Движение, сами многорядные шоссе, автоматические кафе, облезлые пластиковые фасады, шрамы от большого пожара в Топанге, дома, свисающие на тросах, суперлайнеры, время от времени проплывающие над нами, — все приводило его в восхищение. Никаких мрачных старых соборов, площадей, мраморных фонтанов — все здесь было больше, ярче, бросче, чем в прежней жизни, и все ему нравилось. Единственное, что вызвало у него смятение, это пляж в Топанге. К тому времени, когда мы туда добрались, выглянуло солнце, и, соответственно, на пляж высыпали любители позагорать. У Джанни чуть с сердцем плохо не стало при виде восьми тысяч обнаженных тел, расположившихся на влажном песке.

— Что это? — потребовал он объяснений. — Невольничий рынок? Или владения вашего короля?

— Давление подскочило, — тихо произнесла Нелла Брандон, следя за монитором на запястье. — Растет содержание адреналина. Успокоительного?

Я покачал головой.

— Рабство теперь запрещено, — разъяснил я Джанни. — И у нас нет короля. Обычные граждане нашей страны иногда проводят так свое свободное время.

— Nudo! Assolutamente nudo![12]

— Мы давно уже перестали стыдиться своих тел, — сказал я, — Закон разрешает нам ходить в подобных местах обнаженными.

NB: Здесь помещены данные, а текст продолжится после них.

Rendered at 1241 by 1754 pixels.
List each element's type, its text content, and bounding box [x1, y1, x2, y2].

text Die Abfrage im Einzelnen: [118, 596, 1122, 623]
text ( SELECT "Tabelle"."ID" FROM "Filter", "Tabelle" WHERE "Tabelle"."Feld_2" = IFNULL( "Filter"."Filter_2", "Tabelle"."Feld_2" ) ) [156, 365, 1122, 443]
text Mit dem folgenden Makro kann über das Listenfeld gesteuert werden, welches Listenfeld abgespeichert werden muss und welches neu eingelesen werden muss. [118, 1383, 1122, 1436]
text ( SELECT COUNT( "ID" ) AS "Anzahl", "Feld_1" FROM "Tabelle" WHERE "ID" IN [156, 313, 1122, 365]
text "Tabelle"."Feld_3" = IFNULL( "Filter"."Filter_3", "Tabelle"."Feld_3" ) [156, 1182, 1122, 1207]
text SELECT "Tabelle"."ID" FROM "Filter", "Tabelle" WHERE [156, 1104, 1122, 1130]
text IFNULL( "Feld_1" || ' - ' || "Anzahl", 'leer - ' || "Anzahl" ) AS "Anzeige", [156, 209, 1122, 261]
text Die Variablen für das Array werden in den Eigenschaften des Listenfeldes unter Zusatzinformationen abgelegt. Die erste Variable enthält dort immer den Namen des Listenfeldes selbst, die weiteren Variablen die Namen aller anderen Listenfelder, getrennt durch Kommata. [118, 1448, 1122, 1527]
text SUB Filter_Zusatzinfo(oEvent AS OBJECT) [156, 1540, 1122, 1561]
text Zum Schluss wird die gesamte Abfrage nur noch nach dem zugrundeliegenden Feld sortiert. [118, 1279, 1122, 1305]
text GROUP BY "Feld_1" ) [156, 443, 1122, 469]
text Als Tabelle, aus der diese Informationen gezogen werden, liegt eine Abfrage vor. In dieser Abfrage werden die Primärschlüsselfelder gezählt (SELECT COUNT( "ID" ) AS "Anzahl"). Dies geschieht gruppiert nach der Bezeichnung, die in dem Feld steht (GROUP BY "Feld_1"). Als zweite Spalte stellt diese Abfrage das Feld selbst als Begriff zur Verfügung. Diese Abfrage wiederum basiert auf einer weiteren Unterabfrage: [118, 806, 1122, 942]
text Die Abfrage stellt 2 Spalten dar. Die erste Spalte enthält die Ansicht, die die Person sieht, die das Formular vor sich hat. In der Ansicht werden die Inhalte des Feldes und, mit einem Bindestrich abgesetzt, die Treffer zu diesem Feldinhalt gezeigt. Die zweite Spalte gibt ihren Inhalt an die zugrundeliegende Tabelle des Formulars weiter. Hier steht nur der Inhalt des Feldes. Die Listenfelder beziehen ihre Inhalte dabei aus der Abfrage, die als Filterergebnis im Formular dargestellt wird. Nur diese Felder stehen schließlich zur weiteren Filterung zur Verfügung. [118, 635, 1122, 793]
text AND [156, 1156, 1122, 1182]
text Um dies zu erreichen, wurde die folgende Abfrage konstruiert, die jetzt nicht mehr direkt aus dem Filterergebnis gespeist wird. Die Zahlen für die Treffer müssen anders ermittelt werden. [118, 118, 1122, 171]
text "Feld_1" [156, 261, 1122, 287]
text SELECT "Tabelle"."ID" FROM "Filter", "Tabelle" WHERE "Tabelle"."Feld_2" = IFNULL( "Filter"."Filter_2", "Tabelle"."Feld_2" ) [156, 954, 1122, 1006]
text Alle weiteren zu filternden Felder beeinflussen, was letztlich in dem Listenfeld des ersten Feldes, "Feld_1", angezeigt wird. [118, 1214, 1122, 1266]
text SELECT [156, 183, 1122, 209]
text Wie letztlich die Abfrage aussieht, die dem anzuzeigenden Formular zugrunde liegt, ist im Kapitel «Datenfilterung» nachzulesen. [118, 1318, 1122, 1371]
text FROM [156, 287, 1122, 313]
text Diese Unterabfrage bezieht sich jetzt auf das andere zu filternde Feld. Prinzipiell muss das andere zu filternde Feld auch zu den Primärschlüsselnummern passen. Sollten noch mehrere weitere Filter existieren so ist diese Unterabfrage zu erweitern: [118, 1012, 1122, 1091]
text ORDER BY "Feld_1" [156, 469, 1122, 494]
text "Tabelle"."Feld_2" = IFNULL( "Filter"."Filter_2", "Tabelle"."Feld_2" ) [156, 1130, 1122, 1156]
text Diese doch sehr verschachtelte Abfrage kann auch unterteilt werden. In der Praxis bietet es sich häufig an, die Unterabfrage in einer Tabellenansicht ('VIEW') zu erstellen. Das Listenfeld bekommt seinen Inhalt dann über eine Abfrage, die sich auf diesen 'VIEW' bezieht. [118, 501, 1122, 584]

— Straordinario! Incredibile![13]

Совершенно потрясенный, Джанни глядел не отрываясь. Потом взорвался множеством вопросов, причем сначала на итальянском, поскольку для английского в такой ситуации ему, очевидно, требовались определенные усилия. Разрешают ли мужья приходить сюда своим женам? Отцы — дочерям? Бывают ли на пляже изнасилования? Дуэли? Если тело потеряло свою таинственность, как сохраняется влечение? И так далее… В конце концов я подал Нелле сигнал, и она ввела ему легкое успокоительное. Немного поостыв, Джанни принялся переваривать идею массовой публичной наготы уже более вдумчиво, но было совершенно очевидно, что она поразила его даже больше, чем Бетховен.

Мы дали ему понаблюдать за пляжем еще минут десять, но, когда решили возвращаться в машину, Джанни вдруг указал на пышную брюнетку, которая прохаживалась вдоль оставленных приливом мелких лагун, и сказал:

— Я хочу ее! Приведите!

— Но, Джанни, мы не можем этого сделать!

— Вы что, думаете — я евнух? Вы думаете, я могу спокойно смотреть на все эти обнаженные тела, думаете, я забыл, что такое женщина? — Джанни схватил меня за руку, — Приведи мне ее!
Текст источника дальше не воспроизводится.